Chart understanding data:
Segment Open

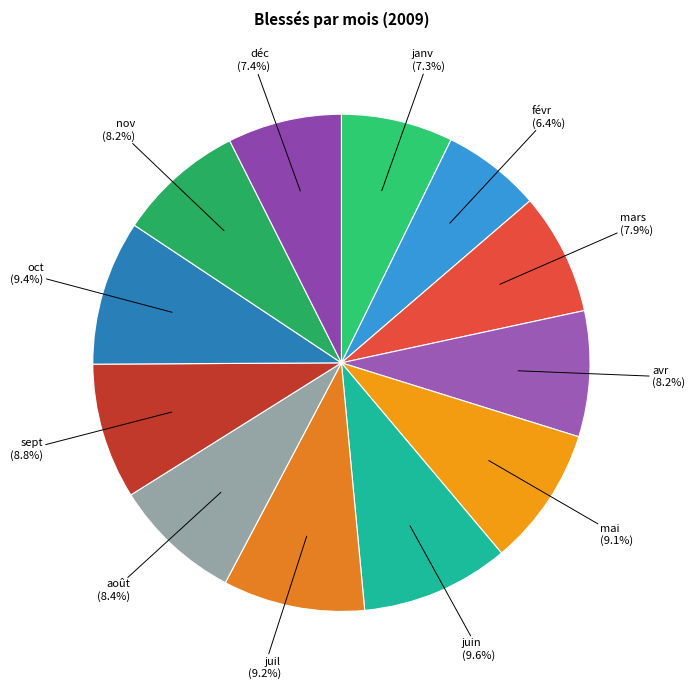

How many segments does this pie chart have?

12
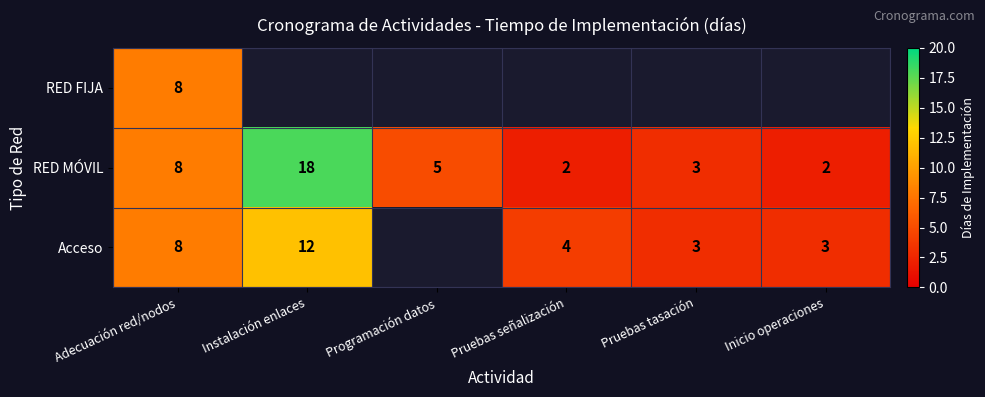

What is the sum of the Acceso values at Pruebas señalización and Adecuación red/nodos?

12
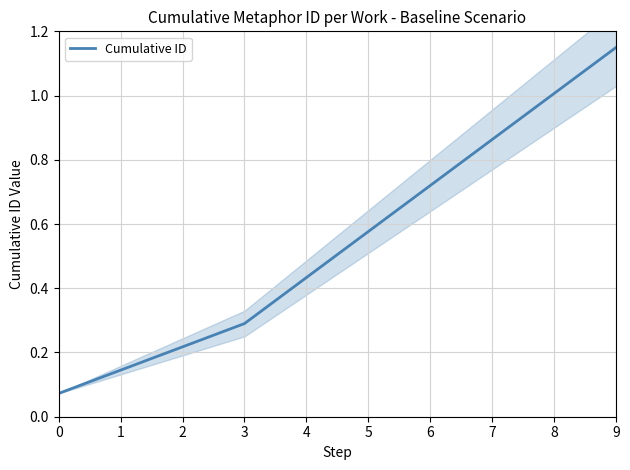

Is it true that the value at 4 is 0.4?

True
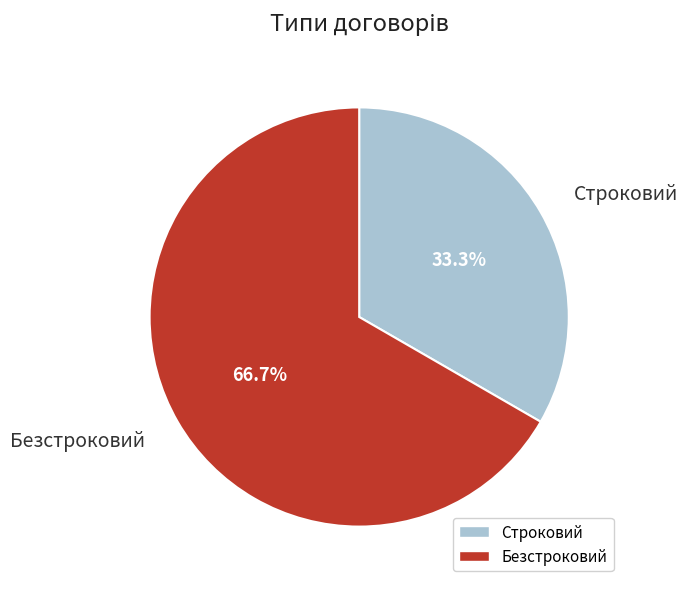

To the nearest percent, what is the difference between the largest and smallest slice percentages?

33%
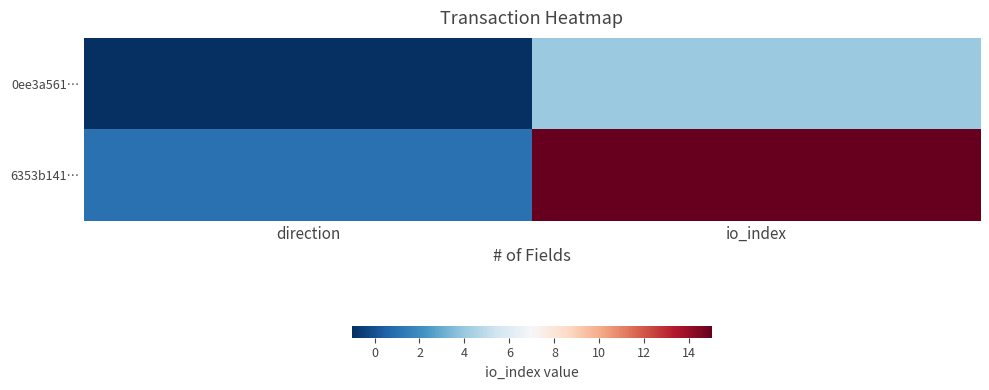

Rank the series by their average value, from lowest to highest.

0ee3a561…, 6353b141…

Segment Closed

Reproduce all of the lines above word for word, leaving out the pictures.

How many segments does this pie chart have?

12

What is the sum of the Acceso values at Pruebas señalización and Adecuación red/nodos?

12

Is it true that the value at 4 is 0.4?

True

To the nearest percent, what is the difference between the largest and smallest slice percentages?

33%

Rank the series by their average value, from lowest to highest.

0ee3a561…, 6353b141…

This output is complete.